The discussion around socioeconomic class at Yale appears to be picking up steam.

Last night, Yale’s Peer Liaisons — upperclassmen who help connect first-year students to cultural houses and other communities within Yale — hosted a dinner-discussion at the Afro-American Cultural Center centered on socioeconomic class.

The event came over a month after the PLs launched a Tumblr website called “Class at Yale,” which has published nearly 100 anonymous submissions describing students’ experiences with socioeconomic class at the University.

This semester, David Truong ’14 is also spearheading the creation of a new student organization, called the Undergraduate First-Generation Low-Income Partnership, or U-FLIP. The group will center on discussions of socioeconomic class and the unique challenges present for students from low-income backgrounds, though students of all backgrounds are welcome.

Rose Bear Don’t Walk ’16, a PL at the Native American Cultural Center, said the idea for the event originally came from PLs in the Afro-American and Asian-American centers. Organizers also contacted the LGBTQ community and the Chaplain’s office in order to attract a broad spectrum of students, she added.

At Thursday’s dinner, every table in the Afro-American Cultural Center was full, and organizers said they were pleased with the turnout. Students listened to a speech by history professor Jay Gitlin and then broke up into smaller groups to share their own experiences with class at Yale.

Gitlin gave examples of the subtle and overt ways that class affects student life at Yale. Drawing from his own experiences, Gitlin recalled playing music on the back of a pickup truck and then performing in a jazz trio at the British Art Gallery immediately afterwards.

Over the past several decades, Gitlin said, Yale has changed from a place where students of modest backgrounds were referred to as “the poor boys” to a school at which students of varying socioeconomic status are treated equally.
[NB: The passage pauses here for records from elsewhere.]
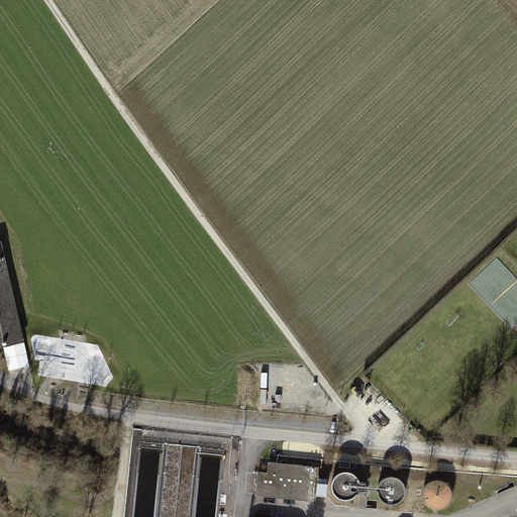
[(0,346),(24,341),(1,245),(0,245),(0,346)]
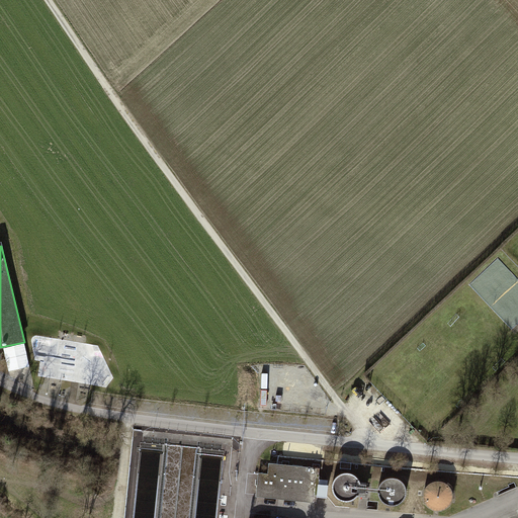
[(273,464),(272,477),(259,476),(257,497),(318,503),(322,468),(273,464)]
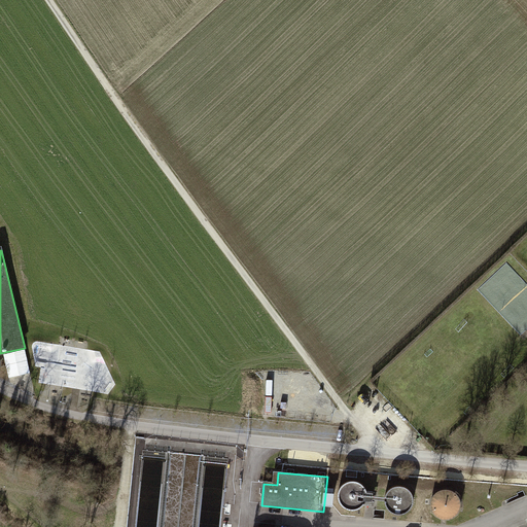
[(340,498),(342,502),(345,506),(349,510),(354,511),(359,510),(363,507),(365,505),(376,506),(377,492),(370,492),(369,489),(366,485),(362,482),(357,480),(353,480),(348,482),(344,484),(341,488),(340,493),(340,498)]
Much of Gitlin’s talk centered on the idea that students belong to two different worlds, one outside of Yale and one inside the University. Gitlin spoke of the challenges of negotiating these two different identities, but said policies such as need-blind admissions have made socioeconomic status a less visible issue, despite its continuing significance in student life.

Students interviewed said conversations about class are rare at Yale.

“There has been relative silence about this issue,” Kiki Ochieng ’15 said. “We’re so much more comfortable talking about religion or race.”

Although Yale provides financial aid to students for books and tuition, students said during discussions at the event that they still find unstructured social situations challenging to navigate.

In the discussions, students talked about the discomfort that many Yale students feel when furnishing their common rooms or being invited out to expensive restaurants with friends. They also debated issues such as whether or not class is a fundamental part of individual and community identity.

Anna Lu ’17 said class is talked about much less at Yale than it was at her high school. She added, however, that she saw last night’s event as important progress.

“Because we’re keeping it hidden, it’s such a big deal,” Ochieng said. “By bringing into the open, I hope we can just shrug our shoulders and say, well, we all come from different places … We’ll find a middle ground of some sort.”

At the end of the event, Gitlin said he is hopeful that students will use conversations about class to help shape a better future for Yale.

The kickoff event for the new club, U-FLIP, will be Feb. 20 at 7:30 p.m. in the Native American Cultural Center.